┌─ TRECHO FORNECIDO

Tornar-se quem se é quase sempre leva tempo, muito tempo. Mavis Gary, a protagonista de “Jovens Adultos”, ainda não sabe disso — ou faz que não sabe —, e essa é a graça do filme de Jason Reitman, um dos melhores diretores da nova geração de Hollywood, não por acaso também o xodó da estrela que brilha mais forte aqui. Charlize Theron interpreta uma ex-rainha da beleza do ensino médio em Mercury, Minnesota, que, felizmente, renega suas origens e vai para uma cidade maior, Minneapolis, conquista relativo sucesso como roteirista de séries de televisão e escritora de romances para os tais jovens adultos, leitores com idade entre dezoito e 25 anos, continua uma bela mulher e… está morbidamente infeliz.
A segunda colaboração entre Reitman e a roteirista Diablo Cody, imbatíveis em “Juno” (2007), transfere para uma mulher já dotada de certa “bagagem”, como ela diz, as agruras existenciais da personagem-título de Ellen Page (que passou a atender por Elliot depois da redesignação de gênero), fazendo um ou outro ajuste pontual no texto. Se bem ou mal Juno estava sempre cercada de quem tinha-lhe um afeto desinteressado, resolvendo-lhe os monumentais problemas que arrumava — a começar pela gravidez depois de uma brincadeira inconsequente —, Mavis é presa da solidão que a paralisa e, pior, que a atrai de volta a Mercury, depois de receber por e-mail a foto da filha recém-nascida de um ex-namorado dos tempos de escola.

└─
┌─ REGISTROS SELECIONADOS

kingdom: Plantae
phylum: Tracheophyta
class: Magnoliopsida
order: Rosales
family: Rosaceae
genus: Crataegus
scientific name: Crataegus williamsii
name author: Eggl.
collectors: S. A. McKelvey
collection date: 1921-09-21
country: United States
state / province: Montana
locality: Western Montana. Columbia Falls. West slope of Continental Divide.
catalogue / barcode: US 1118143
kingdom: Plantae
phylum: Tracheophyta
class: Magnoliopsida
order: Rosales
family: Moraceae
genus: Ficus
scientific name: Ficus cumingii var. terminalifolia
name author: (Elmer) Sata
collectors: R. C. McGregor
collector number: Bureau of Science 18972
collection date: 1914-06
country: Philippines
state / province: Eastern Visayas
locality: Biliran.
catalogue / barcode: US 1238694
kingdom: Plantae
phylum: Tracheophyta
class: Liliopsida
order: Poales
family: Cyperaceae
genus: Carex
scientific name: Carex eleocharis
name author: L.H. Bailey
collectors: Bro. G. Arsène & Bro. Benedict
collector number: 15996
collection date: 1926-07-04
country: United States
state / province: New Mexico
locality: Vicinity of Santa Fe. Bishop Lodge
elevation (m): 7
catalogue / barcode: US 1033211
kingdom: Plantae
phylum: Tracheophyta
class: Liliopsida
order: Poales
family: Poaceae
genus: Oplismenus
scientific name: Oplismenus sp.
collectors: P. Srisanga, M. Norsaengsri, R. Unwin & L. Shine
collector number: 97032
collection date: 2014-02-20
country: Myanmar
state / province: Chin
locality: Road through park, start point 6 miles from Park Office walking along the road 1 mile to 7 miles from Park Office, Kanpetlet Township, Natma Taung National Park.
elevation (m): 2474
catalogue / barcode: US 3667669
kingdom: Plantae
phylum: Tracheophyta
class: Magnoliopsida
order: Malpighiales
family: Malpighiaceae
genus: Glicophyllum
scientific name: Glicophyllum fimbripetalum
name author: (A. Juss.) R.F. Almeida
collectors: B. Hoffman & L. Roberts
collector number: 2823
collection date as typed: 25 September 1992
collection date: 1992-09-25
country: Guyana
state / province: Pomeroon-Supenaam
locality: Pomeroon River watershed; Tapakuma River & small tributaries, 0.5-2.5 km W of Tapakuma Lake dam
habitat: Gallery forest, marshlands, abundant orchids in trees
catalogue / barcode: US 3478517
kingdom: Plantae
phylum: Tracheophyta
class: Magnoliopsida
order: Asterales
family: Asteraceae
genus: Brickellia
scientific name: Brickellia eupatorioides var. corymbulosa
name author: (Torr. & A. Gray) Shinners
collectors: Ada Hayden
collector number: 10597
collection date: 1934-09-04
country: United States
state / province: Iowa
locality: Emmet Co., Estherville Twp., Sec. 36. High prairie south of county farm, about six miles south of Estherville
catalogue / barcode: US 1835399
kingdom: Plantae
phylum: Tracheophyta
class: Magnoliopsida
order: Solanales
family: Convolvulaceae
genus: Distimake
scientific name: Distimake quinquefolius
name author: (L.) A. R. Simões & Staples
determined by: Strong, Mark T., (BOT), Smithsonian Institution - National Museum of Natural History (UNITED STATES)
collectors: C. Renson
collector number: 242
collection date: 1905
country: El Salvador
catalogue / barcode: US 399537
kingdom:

└─

Retorne, sem nenhuma alteração, a parte do texto sobre o filme “Jovens Adultos” que começa em “Tornar-se quem se” e vai até “está morbidamente infeliz.”.

Tornar-se quem se é quase sempre leva tempo, muito tempo. Mavis Gary, a protagonista de “Jovens Adultos”, ainda não sabe disso — ou faz que não sabe —, e essa é a graça do filme de Jason Reitman, um dos melhores diretores da nova geração de Hollywood, não por acaso também o xodó da estrela que brilha mais forte aqui. Charlize Theron interpreta uma ex-rainha da beleza do ensino médio em Mercury, Minnesota, que, felizmente, renega suas origens e vai para uma cidade maior, Minneapolis, conquista relativo sucesso como roteirista de séries de televisão e escritora de romances para os tais jovens adultos, leitores com idade entre dezoito e 25 anos, continua uma bela mulher e… está morbidamente infeliz.